> **Instructions for the task**:
I'd like every entry transcribed word for word, with no pictures.
'''
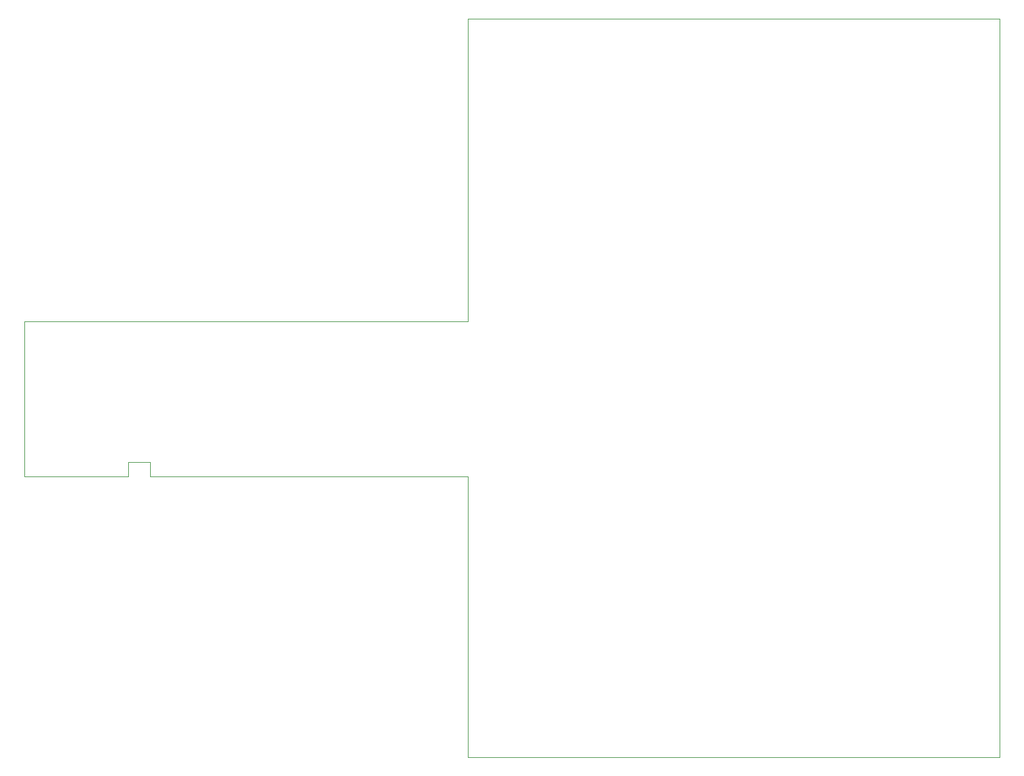
<source format=gbr>
G04 #@! TF.GenerationSoftware,KiCad,Pcbnew,5.1.5+dfsg1-2build2*
G04 #@! TF.CreationDate,2021-06-11T08:21:22+01:00*
G04 #@! TF.ProjectId,pak_breakout,70616b5f-6272-4656-916b-6f75742e6b69,rev?*
G04 #@! TF.SameCoordinates,Original*
G04 #@! TF.FileFunction,Profile,NP*
%FSLAX46Y46*%
G04 Gerber Fmt 4.6, Leading zero omitted, Abs format (unit mm)*
G04 Created by KiCad (PCBNEW 5.1.5+dfsg1-2build2) date 2021-06-11 08:21:22*
%MOMM*%
%LPD*%
G04 APERTURE LIST*
%ADD10C,0.050000*%
G04 APERTURE END LIST*
D10*
X445000000Y-285000000D02*
X435000000Y-285000000D01*
X445000000Y-185000000D02*
X445000000Y-285000000D01*
X373000000Y-185000000D02*
X445000000Y-185000000D01*
X373000000Y-192000000D02*
X373000000Y-185000000D01*
X373000000Y-226000000D02*
X373000000Y-192000000D01*
X363000000Y-226000000D02*
X373000000Y-226000000D01*
X373000000Y-285000000D02*
X435000000Y-285000000D01*
X373000000Y-247000000D02*
X373000000Y-285000000D01*
X363000000Y-247000000D02*
X373000000Y-247000000D01*
X330000000Y-247000000D02*
X363000000Y-247000000D01*
X327000000Y-247000000D02*
X327000000Y-245000000D01*
X313000000Y-247000000D02*
X327000000Y-247000000D01*
X330000000Y-245000000D02*
X330000000Y-247000000D01*
X327000000Y-245000000D02*
X330000000Y-245000000D01*
X313000000Y-226000000D02*
X313000000Y-247000000D01*
X363000000Y-226000000D02*
X313000000Y-226000000D01*
M02*

</source>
'''
> **Written answer**:
<source format=gbr>
G04 #@! TF.GenerationSoftware,KiCad,Pcbnew,5.1.5+dfsg1-2build2*
G04 #@! TF.CreationDate,2021-06-11T08:21:22+01:00*
G04 #@! TF.ProjectId,pak_breakout,70616b5f-6272-4656-916b-6f75742e6b69,rev?*
G04 #@! TF.SameCoordinates,Original*
G04 #@! TF.FileFunction,Profile,NP*
%FSLAX46Y46*%
G04 Gerber Fmt 4.6, Leading zero omitted, Abs format (unit mm)*
G04 Created by KiCad (PCBNEW 5.1.5+dfsg1-2build2) date 2021-06-11 08:21:22*
%MOMM*%
%LPD*%
G04 APERTURE LIST*
%ADD10C,0.050000*%
G04 APERTURE END LIST*
D10*
X445000000Y-285000000D02*
X435000000Y-285000000D01*
X445000000Y-185000000D02*
X445000000Y-285000000D01*
X373000000Y-185000000D02*
X445000000Y-185000000D01*
X373000000Y-192000000D02*
X373000000Y-185000000D01*
X373000000Y-226000000D02*
X373000000Y-192000000D01*
X363000000Y-226000000D02*
X373000000Y-226000000D01*
X373000000Y-285000000D02*
X435000000Y-285000000D01*
X373000000Y-247000000D02*
X373000000Y-285000000D01*
X363000000Y-247000000D02*
X373000000Y-247000000D01*
X330000000Y-247000000D02*
X363000000Y-247000000D01*
X327000000Y-247000000D02*
X327000000Y-245000000D01*
X313000000Y-247000000D02*
X327000000Y-247000000D01*
X330000000Y-245000000D02*
X330000000Y-247000000D01*
X327000000Y-245000000D02*
X330000000Y-245000000D01*
X313000000Y-226000000D02*
X313000000Y-247000000D01*
X363000000Y-226000000D02*
X313000000Y-226000000D01*
M02*

</source>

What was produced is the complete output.